Do nagrań zaprosiłem tym razem całą orkiestrę kameralną Aukso. Przez co trafiliśmy do „kosmicznego” studia w Alwernii - w internecie można pooglądać zdjęcia z nagrań. Tylko ono mogło ich pomieścić. Poza tym będzie Leszek Możdżer, no i gwiazdy muzyki etnicznej z Indii, Hiszpanii oraz Iranu, m.in. Kavita Krishnamurti, Ambi Subramaniam, Mukesh Sharma, Purbayan Chaterjee, Anandita Basu, Layatharanga, Alberto Naranja, Blas Córdoba, Paquito González, Macarena de la Torre, La Pastora, Mohammad Rasouli, Hassan Samii i inni.

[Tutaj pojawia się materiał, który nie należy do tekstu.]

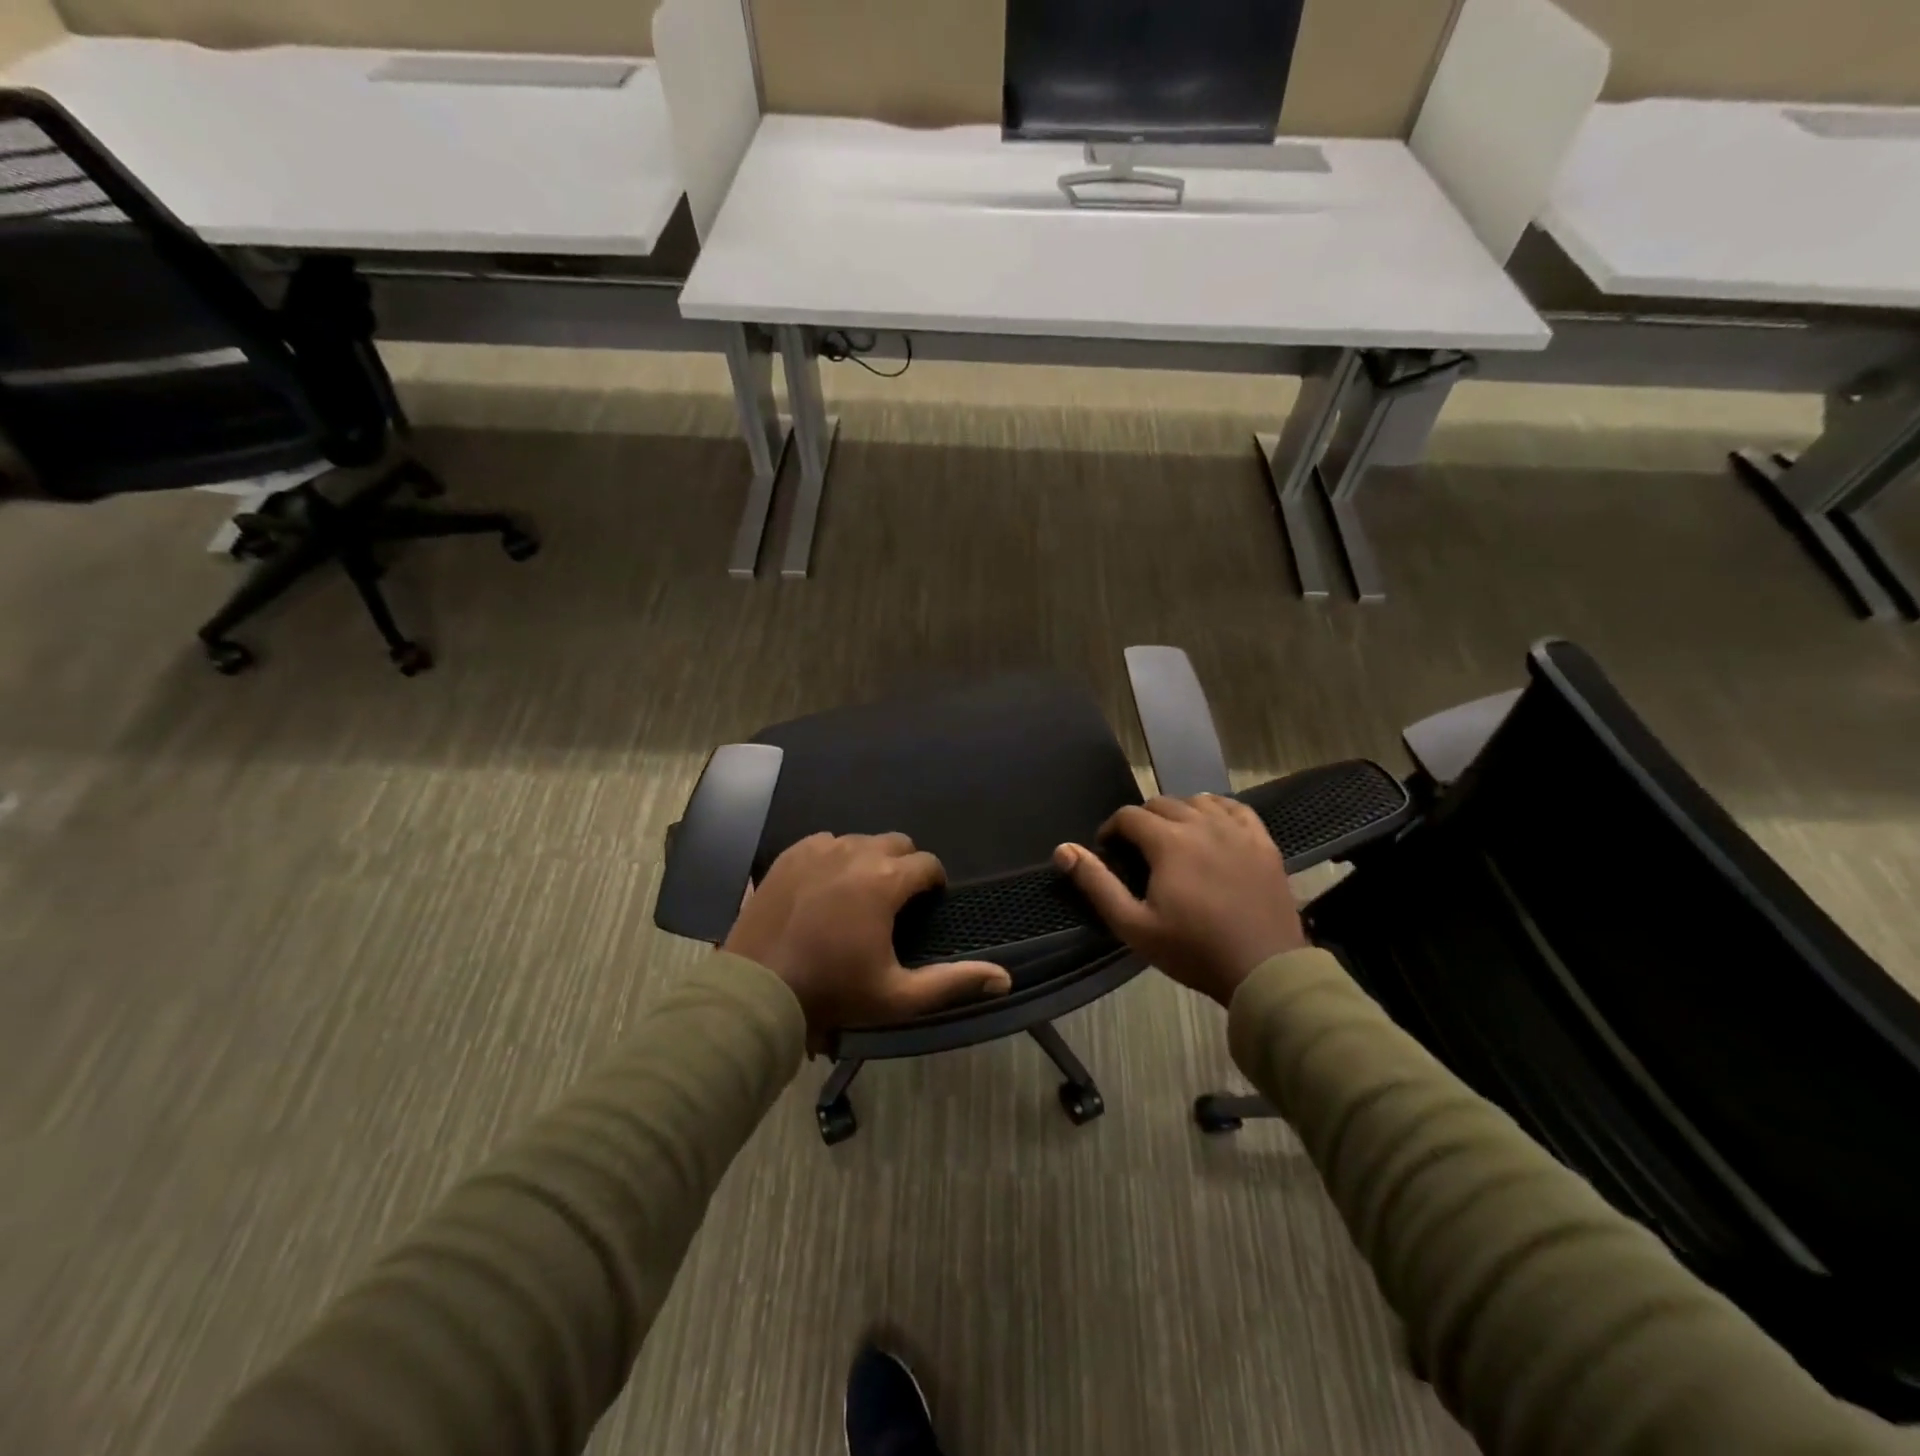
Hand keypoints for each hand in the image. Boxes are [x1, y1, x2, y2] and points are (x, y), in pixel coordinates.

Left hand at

Płyta będzie nosić tytuł „Acatao”, co oznacza „zjednoczeni“. Na jakim obecnie jest etapie, bo w lutym, na łamach portalu Folk24.pl, zapowiadałeś premierę na czerwiec?
Niestety, ze względu na liczne koncerty nie udało się wszystkiego skończyć. Przesunęliśmy datę. Nagrania są już w większości za nami. Te w Indiach i w Hiszpanii. Zostało mi już tylko nagranie mojej gitary, basu, kilku perkusjonaliów, miksy i projekt graficzny okładki.
Zatem kiedy premiera?
Premierę zaplanowałem na 20 grudnia. Sztuka nie znosi pośpiechu, ale nie ukrywam, że zainteresowanie Folk24, ten wywiad i moja menedżerka zmobilizowały mnie do pracy.
Życzę zatem, by mimo gorącej jesieni koncertowej ta data już się nie zmieniła. Dziękuję za rozmowę.